To do — Return every line of the rows below without any change.

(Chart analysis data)
● ● ● ● ● ● ●
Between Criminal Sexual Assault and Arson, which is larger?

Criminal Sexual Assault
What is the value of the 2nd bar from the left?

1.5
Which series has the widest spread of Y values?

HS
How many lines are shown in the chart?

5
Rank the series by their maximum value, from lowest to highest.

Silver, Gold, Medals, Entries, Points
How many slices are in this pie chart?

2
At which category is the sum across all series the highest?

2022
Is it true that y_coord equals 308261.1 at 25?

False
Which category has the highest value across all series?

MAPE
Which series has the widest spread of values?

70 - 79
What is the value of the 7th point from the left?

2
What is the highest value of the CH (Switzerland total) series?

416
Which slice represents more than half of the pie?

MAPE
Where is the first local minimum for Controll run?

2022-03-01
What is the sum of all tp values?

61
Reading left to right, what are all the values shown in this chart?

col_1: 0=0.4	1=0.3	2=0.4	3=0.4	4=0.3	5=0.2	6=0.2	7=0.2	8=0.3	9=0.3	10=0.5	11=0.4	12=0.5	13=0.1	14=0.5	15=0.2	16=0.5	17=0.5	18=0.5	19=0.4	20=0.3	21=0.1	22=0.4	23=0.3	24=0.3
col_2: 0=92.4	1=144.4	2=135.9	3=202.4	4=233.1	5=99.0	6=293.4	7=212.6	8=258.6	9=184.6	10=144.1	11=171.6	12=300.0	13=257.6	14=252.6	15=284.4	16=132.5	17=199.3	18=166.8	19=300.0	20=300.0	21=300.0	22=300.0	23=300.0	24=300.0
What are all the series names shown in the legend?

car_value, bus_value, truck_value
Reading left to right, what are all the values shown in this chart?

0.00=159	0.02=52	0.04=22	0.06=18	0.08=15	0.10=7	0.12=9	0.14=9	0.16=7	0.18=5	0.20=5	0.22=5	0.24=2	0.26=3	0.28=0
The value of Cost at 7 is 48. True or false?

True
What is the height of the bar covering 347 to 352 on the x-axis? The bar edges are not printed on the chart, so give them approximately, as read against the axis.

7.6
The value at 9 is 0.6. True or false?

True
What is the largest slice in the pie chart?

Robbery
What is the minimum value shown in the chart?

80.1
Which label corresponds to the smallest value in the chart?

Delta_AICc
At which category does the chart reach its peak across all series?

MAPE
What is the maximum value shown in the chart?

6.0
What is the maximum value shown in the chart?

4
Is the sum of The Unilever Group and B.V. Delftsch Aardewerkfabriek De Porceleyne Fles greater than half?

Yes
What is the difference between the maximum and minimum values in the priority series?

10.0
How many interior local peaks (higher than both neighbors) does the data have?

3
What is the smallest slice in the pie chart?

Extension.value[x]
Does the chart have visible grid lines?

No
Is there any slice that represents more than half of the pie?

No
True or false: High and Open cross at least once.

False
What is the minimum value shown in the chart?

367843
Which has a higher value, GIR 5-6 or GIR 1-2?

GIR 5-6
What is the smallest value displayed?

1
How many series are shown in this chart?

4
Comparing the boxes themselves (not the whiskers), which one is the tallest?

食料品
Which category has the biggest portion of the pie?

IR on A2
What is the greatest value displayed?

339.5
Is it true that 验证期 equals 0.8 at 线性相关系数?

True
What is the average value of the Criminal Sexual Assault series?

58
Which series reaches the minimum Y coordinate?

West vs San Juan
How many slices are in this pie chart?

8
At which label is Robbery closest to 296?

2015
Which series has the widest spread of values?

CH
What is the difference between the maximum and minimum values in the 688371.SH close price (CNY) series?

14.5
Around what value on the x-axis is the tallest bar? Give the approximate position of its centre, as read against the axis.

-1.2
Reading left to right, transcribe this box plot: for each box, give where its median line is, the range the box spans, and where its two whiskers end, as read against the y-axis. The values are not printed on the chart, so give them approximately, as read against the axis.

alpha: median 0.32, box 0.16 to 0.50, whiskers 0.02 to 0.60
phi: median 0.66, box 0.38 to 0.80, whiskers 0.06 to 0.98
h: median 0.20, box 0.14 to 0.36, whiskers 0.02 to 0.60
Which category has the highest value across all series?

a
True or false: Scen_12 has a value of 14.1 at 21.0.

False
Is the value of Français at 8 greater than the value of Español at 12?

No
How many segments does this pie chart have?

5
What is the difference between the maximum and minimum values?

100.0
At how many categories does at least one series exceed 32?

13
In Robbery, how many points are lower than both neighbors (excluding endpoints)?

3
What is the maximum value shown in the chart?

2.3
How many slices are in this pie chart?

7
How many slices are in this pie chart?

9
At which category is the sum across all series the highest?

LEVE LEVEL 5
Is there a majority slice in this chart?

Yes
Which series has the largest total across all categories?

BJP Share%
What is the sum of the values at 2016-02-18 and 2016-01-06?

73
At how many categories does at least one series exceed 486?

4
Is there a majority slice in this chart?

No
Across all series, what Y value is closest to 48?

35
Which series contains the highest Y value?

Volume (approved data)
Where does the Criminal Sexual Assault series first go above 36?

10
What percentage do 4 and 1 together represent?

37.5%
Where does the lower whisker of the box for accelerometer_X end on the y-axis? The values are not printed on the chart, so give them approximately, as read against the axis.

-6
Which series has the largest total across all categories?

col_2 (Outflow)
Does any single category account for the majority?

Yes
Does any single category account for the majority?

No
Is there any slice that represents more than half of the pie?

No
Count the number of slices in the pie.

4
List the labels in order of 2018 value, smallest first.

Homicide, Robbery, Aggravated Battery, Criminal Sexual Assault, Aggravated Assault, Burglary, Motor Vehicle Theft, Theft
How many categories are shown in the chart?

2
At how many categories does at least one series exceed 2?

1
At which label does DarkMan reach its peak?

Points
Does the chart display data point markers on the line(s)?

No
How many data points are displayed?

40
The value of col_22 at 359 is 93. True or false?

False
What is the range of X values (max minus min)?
● ● ● ● ● ● ●
Exercise output —
Between Criminal Sexual Assault and Arson, which is larger?

Criminal Sexual Assault
What is the value of the 2nd bar from the left?

1.5
Which series has the widest spread of Y values?

HS
How many lines are shown in the chart?

5
Rank the series by their maximum value, from lowest to highest.

Silver, Gold, Medals, Entries, Points
How many slices are in this pie chart?

2
At which category is the sum across all series the highest?

2022
Is it true that y_coord equals 308261.1 at 25?

False
Which category has the highest value across all series?

MAPE
Which series has the widest spread of values?

70 - 79
What is the value of the 7th point from the left?

2
What is the highest value of the CH (Switzerland total) series?

416
Which slice represents more than half of the pie?

MAPE
Where is the first local minimum for Controll run?

2022-03-01
What is the sum of all tp values?

61
Reading left to right, what are all the values shown in this chart?

col_1: 0=0.4	1=0.3	2=0.4	3=0.4	4=0.3	5=0.2	6=0.2	7=0.2	8=0.3	9=0.3	10=0.5	11=0.4	12=0.5	13=0.1	14=0.5	15=0.2	16=0.5	17=0.5	18=0.5	19=0.4	20=0.3	21=0.1	22=0.4	23=0.3	24=0.3
col_2: 0=92.4	1=144.4	2=135.9	3=202.4	4=233.1	5=99.0	6=293.4	7=212.6	8=258.6	9=184.6	10=144.1	11=171.6	12=300.0	13=257.6	14=252.6	15=284.4	16=132.5	17=199.3	18=166.8	19=300.0	20=300.0	21=300.0	22=300.0	23=300.0	24=300.0
What are all the series names shown in the legend?

car_value, bus_value, truck_value
Reading left to right, what are all the values shown in this chart?

0.00=159	0.02=52	0.04=22	0.06=18	0.08=15	0.10=7	0.12=9	0.14=9	0.16=7	0.18=5	0.20=5	0.22=5	0.24=2	0.26=3	0.28=0
The value of Cost at 7 is 48. True or false?

True
What is the height of the bar covering 347 to 352 on the x-axis? The bar edges are not printed on the chart, so give them approximately, as read against the axis.

7.6
The value at 9 is 0.6. True or false?

True
What is the largest slice in the pie chart?

Robbery
What is the minimum value shown in the chart?

80.1
Which label corresponds to the smallest value in the chart?

Delta_AICc
At which category does the chart reach its peak across all series?

MAPE
What is the maximum value shown in the chart?

6.0
What is the maximum value shown in the chart?

4
Is the sum of The Unilever Group and B.V. Delftsch Aardewerkfabriek De Porceleyne Fles greater than half?

Yes
What is the difference between the maximum and minimum values in the priority series?

10.0
How many interior local peaks (higher than both neighbors) does the data have?

3
What is the smallest slice in the pie chart?

Extension.value[x]
Does the chart have visible grid lines?

No
Is there any slice that represents more than half of the pie?

No
True or false: High and Open cross at least once.

False
What is the minimum value shown in the chart?

367843
Which has a higher value, GIR 5-6 or GIR 1-2?

GIR 5-6
What is the smallest value displayed?

1
How many series are shown in this chart?

4
Comparing the boxes themselves (not the whiskers), which one is the tallest?

食料品
Which category has the biggest portion of the pie?

IR on A2
What is the greatest value displayed?

339.5
Is it true that 验证期 equals 0.8 at 线性相关系数?

True
What is the average value of the Criminal Sexual Assault series?

58
Which series reaches the minimum Y coordinate?

West vs San Juan
How many slices are in this pie chart?

8
At which label is Robbery closest to 296?

2015
Which series has the widest spread of values?

CH
What is the difference between the maximum and minimum values in the 688371.SH close price (CNY) series?

14.5
Around what value on the x-axis is the tallest bar? Give the approximate position of its centre, as read against the axis.

-1.2
Reading left to right, transcribe this box plot: for each box, give where its median line is, the range the box spans, and where its two whiskers end, as read against the y-axis. The values are not printed on the chart, so give them approximately, as read against the axis.

alpha: median 0.32, box 0.16 to 0.50, whiskers 0.02 to 0.60
phi: median 0.66, box 0.38 to 0.80, whiskers 0.06 to 0.98
h: median 0.20, box 0.14 to 0.36, whiskers 0.02 to 0.60
Which category has the highest value across all series?

a
True or false: Scen_12 has a value of 14.1 at 21.0.

False
Is the value of Français at 8 greater than the value of Español at 12?

No
How many segments does this pie chart have?

5
What is the difference between the maximum and minimum values?

100.0
At how many categories does at least one series exceed 32?

13
In Robbery, how many points are lower than both neighbors (excluding endpoints)?

3
What is the maximum value shown in the chart?

2.3
How many slices are in this pie chart?

7
How many slices are in this pie chart?

9
At which category is the sum across all series the highest?

LEVE LEVEL 5
Is there a majority slice in this chart?

Yes
Which series has the largest total across all categories?

BJP Share%
What is the sum of the values at 2016-02-18 and 2016-01-06?

73
At how many categories does at least one series exceed 486?

4
Is there a majority slice in this chart?

No
Across all series, what Y value is closest to 48?

35
Which series contains the highest Y value?

Volume (approved data)
Where does the Criminal Sexual Assault series first go above 36?

10
What percentage do 4 and 1 together represent?

37.5%
Where does the lower whisker of the box for accelerometer_X end on the y-axis? The values are not printed on the chart, so give them approximately, as read against the axis.

-6
Which series has the largest total across all categories?

col_2 (Outflow)
Does any single category account for the majority?

Yes
Does any single category account for the majority?

No
Is there any slice that represents more than half of the pie?

No
Count the number of slices in the pie.

4
List the labels in order of 2018 value, smallest first.

Homicide, Robbery, Aggravated Battery, Criminal Sexual Assault, Aggravated Assault, Burglary, Motor Vehicle Theft, Theft
How many categories are shown in the chart?

2
At how many categories does at least one series exceed 2?

1
At which label does DarkMan reach its peak?

Points
Does the chart display data point markers on the line(s)?

No
How many data points are displayed?

40
The value of col_22 at 359 is 93. True or false?

False
What is the range of X values (max minus min)?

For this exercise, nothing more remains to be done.